Major General Marcus Thompson has served his country for decades and while he knew generations before him had also served - there was a hidden connection that spanned thousands of generations.
By
Sarah Collard

Source:
NITV News
11 Nov 2020 - 1:31 PM  UPDATED 11 Nov 2020 - 1:46 PM

Major General Marcus Thompson's great-uncle, Private Christopher Wilson Carter, was an Indigenous man who died on the battlefields of France in one of the bloodiest campaigns of the Western front.

At just 30-years of age, Private Carter died a long way from his Gunditjmara Country, located in south-western Victoria - and his body never came home.

He was one of thousands of countrymen who lost their lives fighting for the Australian Imperial Force and one of a thousand of Indigenous diggers who fought for the King - long before they were recognised as Australian citizens.

It was rumour, whispered about, but never confirmed until he started working with the National War Memorial.

“There had always been this story in my family that this great-uncle who had served and died in World War One was an Indigenous man,” said Major General Thompson.

“The family had been researching our Aboriginality for quite some time but couldn’t quite put their finger on the evidence.”

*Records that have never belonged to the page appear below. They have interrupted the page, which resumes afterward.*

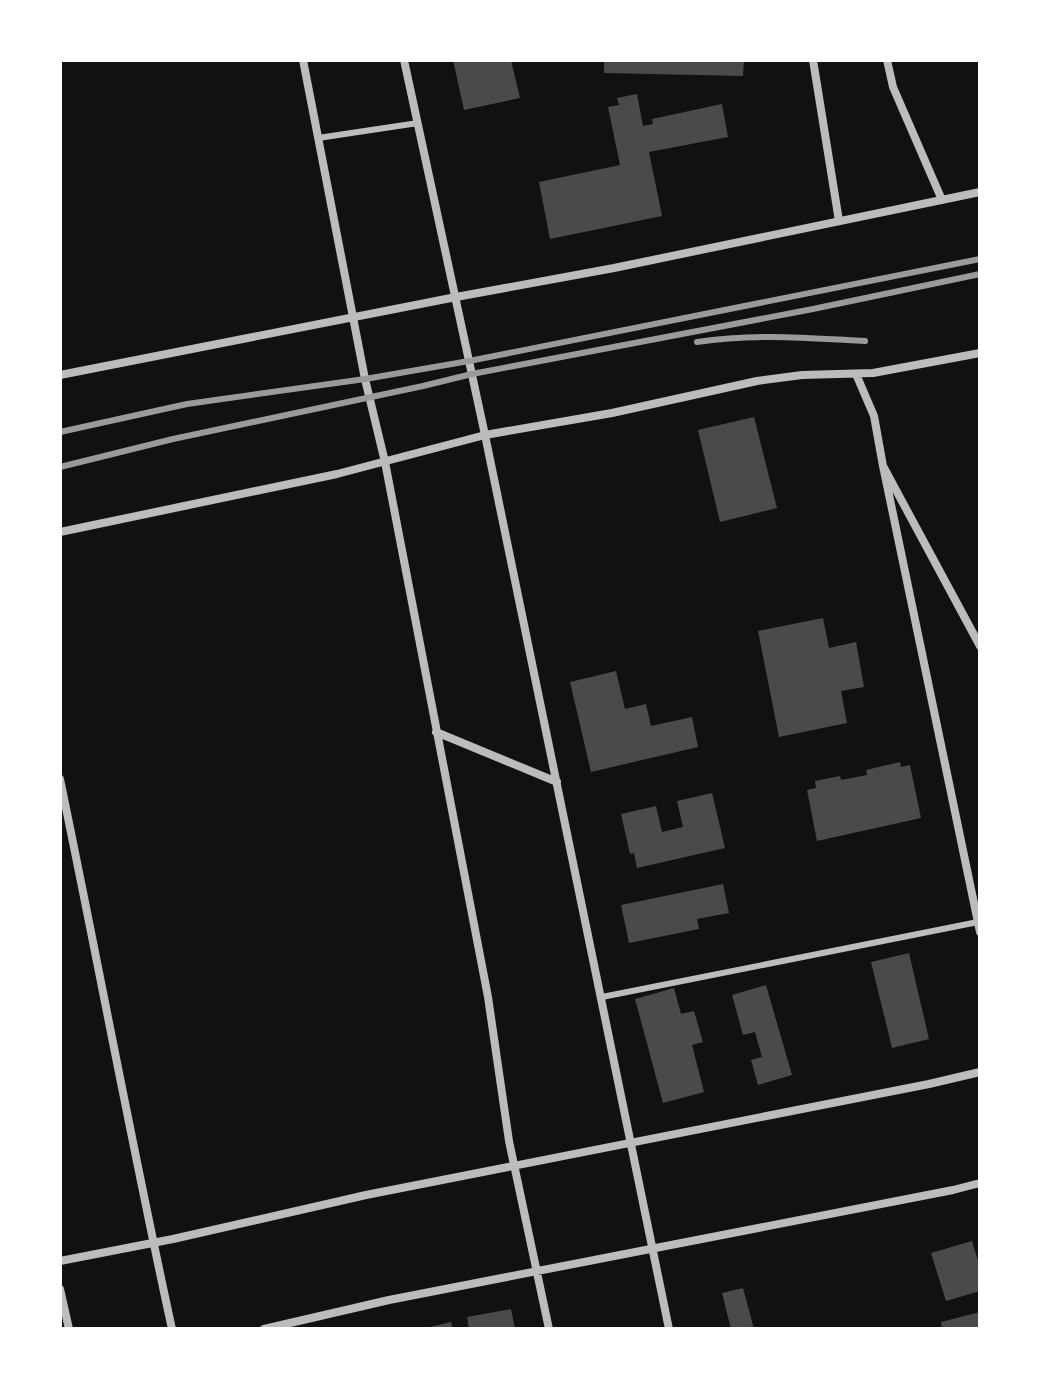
<svg xmlns="http://www.w3.org/2000/svg" width="1040" height="1389" viewBox="0 0 1040 1389" font-family="'Roboto Condensed',sans-serif">
  <style>
    .building { fill: #4a4a4a }
    .lines { fill: none; stroke-linecap: round; stroke-linejoin: round }
    .service { stroke: #bcbcbc; stroke-width: 6 }
    .minor { stroke: #bcbcbc; stroke-width: 8 }
    .rail { stroke: #9a9a9a; stroke-width: 6 }
  </style>
  <rect width="100%" height="100%" fill="#111"/>
  <path class="building" d="M 453,60 L 511,60 L 520,98 L 464,110 Z
    M 604,60 L 744,60 L 743,76 L 604,73 Z
    M 637,94 L 643,126 L 653,124 L 652,119 L 722,104 L 728,137 L 649,152 L 662,216 L 550,239 L 539,182 L 620,165 L 608,107 L 619,105 L 617,98 Z
    M 754,417 L 777,508 L 720,522 L 698,430 Z
    M 823,618 L 829,648 L 856,642 L 864,687 L 841,691 L 847,723 L 779,737 L 758,631 Z
    M 616,671 L 625,709 L 646,704 L 651,726 L 692,717 L 698,747 L 591,772 L 570,682 Z
    M 900,762 L 901,767 L 910,765 L 921,818 L 817,841 L 807,790 L 816,788 L 815,781 L 840,776 L 841,780 L 867,775 L 866,770 Z
    M 712,793 L 725,848 L 637,868 L 634,853 L 630,854 L 621,814 L 656,806 L 662,832 L 683,827 L 677,801 Z
    M 723,884 L 729,913 L 697,919 L 699,929 L 629,943 L 621,905 Z
    M 909,953 L 929,1039 L 892,1048 L 871,962 Z
    M 766,985 L 792,1075 L 758,1085 L 751,1060 L 762,1057 L 755,1032 L 743,1035 L 732,995 Z
    M 674,988 L 681,1014 L 694,1011 L 703,1042 L 692,1045 L 704,1092 L 663,1103 L 635,999 Z
    M 972,1241 L 980,1267 L 980,1291 L 946,1301 L 931,1253 Z
    M 743,1288 L 754,1329 L 731,1329 L 722,1293 Z
    M 511,1309 L 515,1329 L 469,1329 L 467,1317 Z
    M 980,1312 L 980,1329 L 942,1329 L 941,1322 Z
    M 451,1322 L 453,1329 L 426,1329 L 426,1328 Z"/>
  <g class="lines">
    <path class="service" d="M 318,138 L 418,123
      M 602,997 L 978,922"/>
    <path class="minor" d="M 303,60 L 365,379 L 385,462 L 488,997 L 509,1141 L 549,1329
      M 404,60 L 485,435 L 669,1329
      M 813,60 L 839,221
      M 887,60 L 893,87 L 942,200
      M 856,374 L 874,416 L 883,466 L 980,646
      M 60,375 L 456,297 L 614,268 L 980,192
      M 883,466 L 980,932
      M 60,532 L 337,474 L 485,435 L 612,413 L 757,381 L 802,375 L 873,373 L 980,353
      M 436,732 L 557,782
      M 60,779 C 98,962 132,1146 172,1329
      M 60,1261 L 173,1239 L 366,1195 L 929,1084 L 980,1072
      M 60,1289 L 69,1329
      M 264,1329 L 389,1300 L 953,1190 L 980,1183"/>
    <path class="rail" d="M 697,342 C 753,333 809,338 865,341
      M 60,432 L 187,404 L 365,379 L 469,361 L 980,259
      M 60,467 L 173,439 L 423,386 L 472,374 L 813,309 L 980,274"/>
  </g>
  <rect width="1040" height="1389" fill="none" stroke="#ffffff" stroke-width="124"/>
</svg>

NAIDOC week has special significance for the Major General as it was last year at the War Memorial that he was able to confirm his Indigenous connections.

“They volunteered to have a look at it and within 48 hours they came back with concrete proof of my Aboriginal heritage," he said. 

“There weren’t a lot of stories passed down from his youth - I have learned more about him since we learnt he was an Indigenous man and the family learned of our Indigenous heritage.

“It’s fabulous that we have the chance to recognise an Indigenous servicemen here at the Australian War Memorial during NAIDOC Week.”

“The family had been researching our Aboriginality for quite some time but couldn’t quite put their finger on the evidence.”

NAIDOC week has special significance for the Major General Thompson as it was last year at the War Memorial that he was able to confirm his Indigenous connections.

“They volunteered to have a look at it and within 48 hours they came back with concrete proof of my Aboriginal heritage."

He said Indigenous servicemen and women deserve to be honoured and fought and died alongside soldiers in every Australian war.

“It’s important that we recognise in every conflict, in every operation and in every deployment ever - with the Australian Defence Force - Indigenous men and women served in those conflicts.

“And the opportunity to recognise those many, many Indigenous men and women who served and in many cases have sacrificed - in some cases the ultimate sacrifice to give Australians the way of life that we now enjoy.”

For his family who traveled to the national capital for a ceremony honouring Private Carter it was an emotional and poignant moment to pay their respects on the national stage.

Eighty-seven-year-old Ray Lacey teared up during the Last Post ceremony which saw hundreds of people, officials and family gathering to pay their respects to a humble soldier who died on a foreign land.

“It was a beautiful acknowledgement and particularly when his body was never recovered.

“We have the plaque but this lovely that Uncle Chris is now included on the roll of Aboriginal and Torres Strait islanders who served," she said. 

“It was never openly acknowledged of course and I believe that was because of the government policies of the day.”

Ms Lacey said she was proud that Australia is beginning to embrace its past. 

“There has to be a reckoning, our history is not very pretty and it’s really important for the truth-telling to allow us to heal,” she said.